▶ Extrait source
┌──

Le renvoi de Siné, dernière saloperie en date, est une grosse bêtise, dont (peut-être) ce petit arriviste de Val ne se remettra pas ; le prétexte en est dégueulasse et grotesque.

Grosse bêtise, car Siné, à près de 80 balais, est une des grandes figures du journal et du dessin anar en général, au talent iconoclaste et au courage politique (notamment pendant la guerre d’Algérie) très largement reconnus. La nouvelle de son licenciement a provoqué une levée de boucliers et la manifestation d’un soutien qui doivent lui faire chaud au cœur
[^2].

Prétexte, car la vraie raison n’est pas du tout la crainte d’un procès qu’aurait envisagé de lui faire le fils Sarkozy, que Siné épinglait dans sa dernière planche avec son sens habituel de la nuance : en vérité, Siné était un des rares auteurs de Charlie qui se permettait encore de contester publiquement le patron, et qui lui était encore ­rentré dans le lard récemment à propos d’une autre saloperie, dirigée ce coup-là contre Denis Robert.

└──

▶ Données fournies
┌──

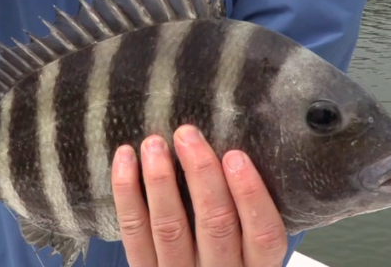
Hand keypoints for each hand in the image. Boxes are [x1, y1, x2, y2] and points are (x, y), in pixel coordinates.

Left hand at [111, 125, 288, 266]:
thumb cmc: (226, 258)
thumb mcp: (249, 250)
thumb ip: (250, 217)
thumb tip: (236, 154)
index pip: (264, 235)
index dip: (251, 195)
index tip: (235, 156)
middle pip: (215, 226)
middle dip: (201, 175)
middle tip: (188, 136)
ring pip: (170, 229)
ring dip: (161, 181)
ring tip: (155, 144)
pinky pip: (134, 233)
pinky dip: (127, 194)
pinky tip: (126, 160)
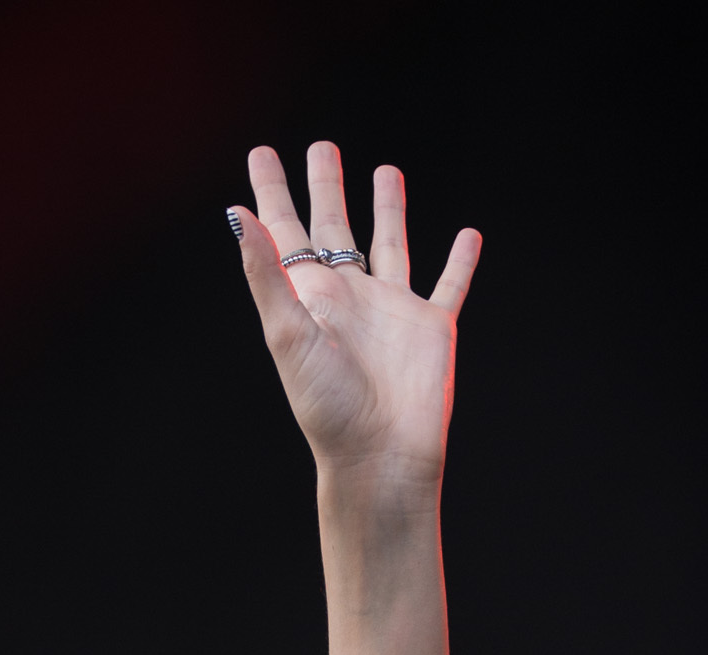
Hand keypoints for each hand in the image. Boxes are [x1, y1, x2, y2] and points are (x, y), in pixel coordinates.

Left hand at [232, 144, 477, 502]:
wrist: (379, 454)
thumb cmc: (327, 406)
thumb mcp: (287, 334)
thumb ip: (266, 273)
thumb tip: (239, 214)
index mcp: (310, 297)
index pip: (285, 231)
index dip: (272, 191)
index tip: (260, 154)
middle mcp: (349, 297)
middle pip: (335, 226)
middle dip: (327, 186)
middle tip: (323, 147)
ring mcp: (391, 310)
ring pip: (390, 243)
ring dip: (389, 209)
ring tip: (387, 171)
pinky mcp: (430, 327)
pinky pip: (449, 285)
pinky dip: (461, 262)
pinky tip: (469, 236)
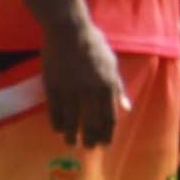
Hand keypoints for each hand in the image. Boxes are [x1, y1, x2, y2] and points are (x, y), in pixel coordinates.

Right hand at [44, 20, 126, 148]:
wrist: (68, 31)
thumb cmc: (93, 44)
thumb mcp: (112, 65)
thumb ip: (118, 88)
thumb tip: (126, 108)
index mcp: (107, 86)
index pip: (109, 117)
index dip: (107, 133)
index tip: (105, 144)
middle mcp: (90, 91)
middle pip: (91, 122)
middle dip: (91, 138)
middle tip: (88, 148)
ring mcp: (70, 89)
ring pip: (72, 119)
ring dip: (72, 134)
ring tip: (71, 143)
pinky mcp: (53, 85)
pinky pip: (55, 109)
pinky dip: (56, 122)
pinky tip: (57, 129)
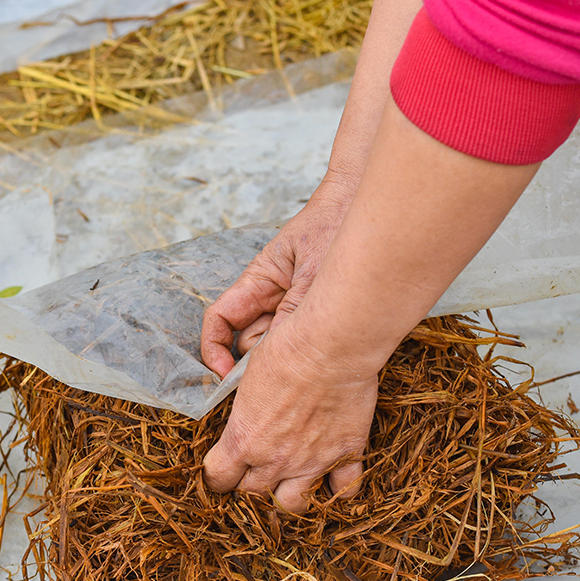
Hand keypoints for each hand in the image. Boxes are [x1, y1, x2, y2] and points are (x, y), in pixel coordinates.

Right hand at [200, 174, 352, 377]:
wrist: (364, 205)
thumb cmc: (333, 226)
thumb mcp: (313, 275)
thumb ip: (293, 314)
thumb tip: (275, 359)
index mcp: (256, 282)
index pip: (220, 321)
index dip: (214, 350)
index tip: (223, 374)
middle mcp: (269, 298)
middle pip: (248, 342)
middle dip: (258, 361)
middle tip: (284, 375)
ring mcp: (291, 308)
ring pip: (276, 346)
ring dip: (288, 357)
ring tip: (316, 358)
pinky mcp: (314, 315)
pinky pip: (301, 342)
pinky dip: (308, 352)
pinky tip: (328, 355)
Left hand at [202, 312, 377, 512]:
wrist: (329, 347)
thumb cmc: (283, 353)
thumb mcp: (245, 382)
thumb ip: (242, 417)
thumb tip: (239, 426)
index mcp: (243, 440)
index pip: (218, 478)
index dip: (218, 476)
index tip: (221, 470)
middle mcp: (274, 459)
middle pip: (252, 496)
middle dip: (248, 489)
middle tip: (252, 477)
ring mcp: (312, 461)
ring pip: (293, 506)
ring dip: (286, 499)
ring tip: (287, 487)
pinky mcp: (345, 454)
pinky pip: (343, 490)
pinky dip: (337, 490)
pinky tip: (332, 483)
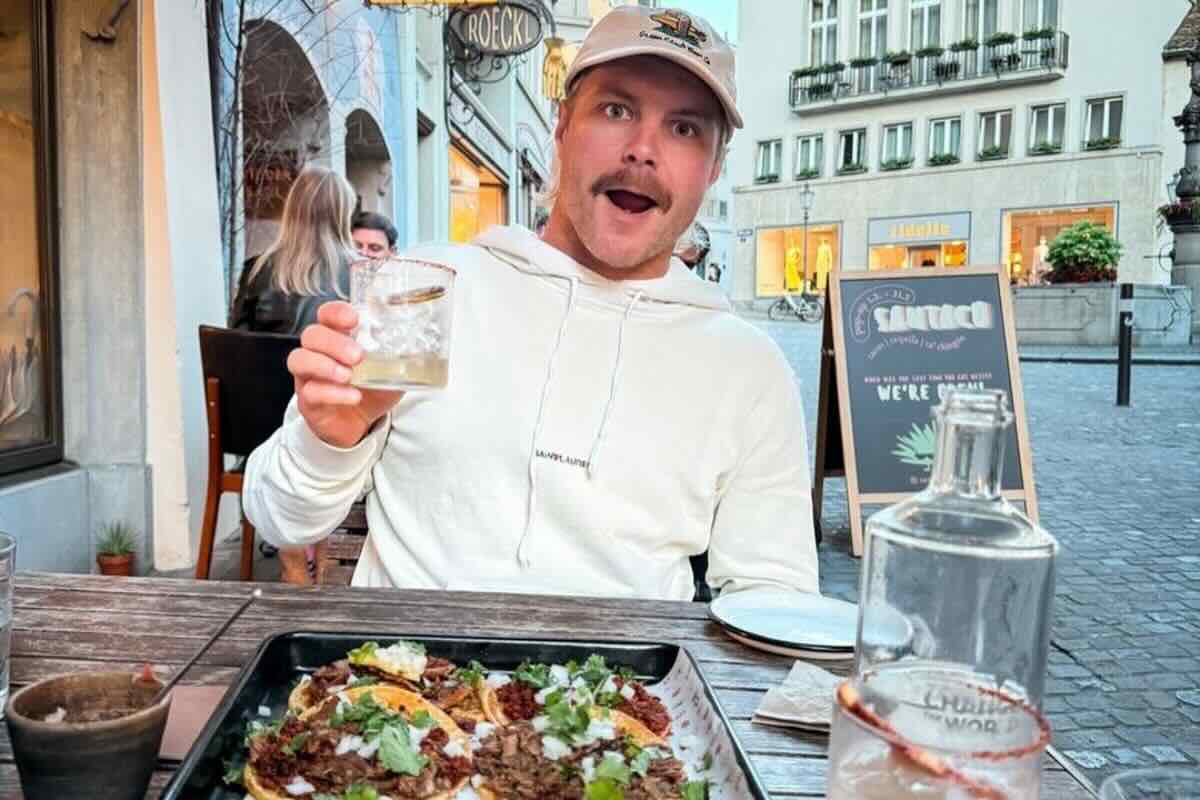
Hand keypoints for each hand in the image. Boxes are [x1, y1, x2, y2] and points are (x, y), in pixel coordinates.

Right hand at [288, 301, 403, 448]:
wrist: (358, 424)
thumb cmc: (371, 390)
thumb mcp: (391, 371)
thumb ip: (401, 358)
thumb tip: (424, 346)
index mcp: (337, 337)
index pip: (326, 314)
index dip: (335, 312)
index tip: (353, 319)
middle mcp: (317, 352)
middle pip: (312, 335)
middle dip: (334, 342)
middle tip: (358, 356)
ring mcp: (308, 375)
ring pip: (300, 359)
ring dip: (325, 365)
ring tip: (349, 375)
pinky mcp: (308, 399)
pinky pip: (310, 391)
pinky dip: (332, 393)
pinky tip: (352, 396)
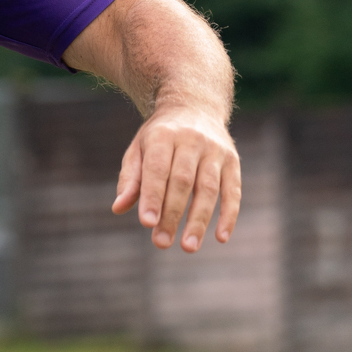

└──

▶ Consigne
Dans l'extrait sur le renvoi de Siné, expliquez pourquoi la crainte d'un procès y est présentée comme un simple prétexte. Répondez en une à trois phrases.

▶ Solution
D'après l'extrait, la crainte d'un procès que le fils Sarkozy aurait envisagé n'est pas la vraie raison du renvoi. La vraie raison est que Siné était l'un des rares auteurs de Charlie à contester encore publiquement le patron, et qu'il s'en était récemment pris à lui à propos d'une autre affaire, dirigée contre Denis Robert.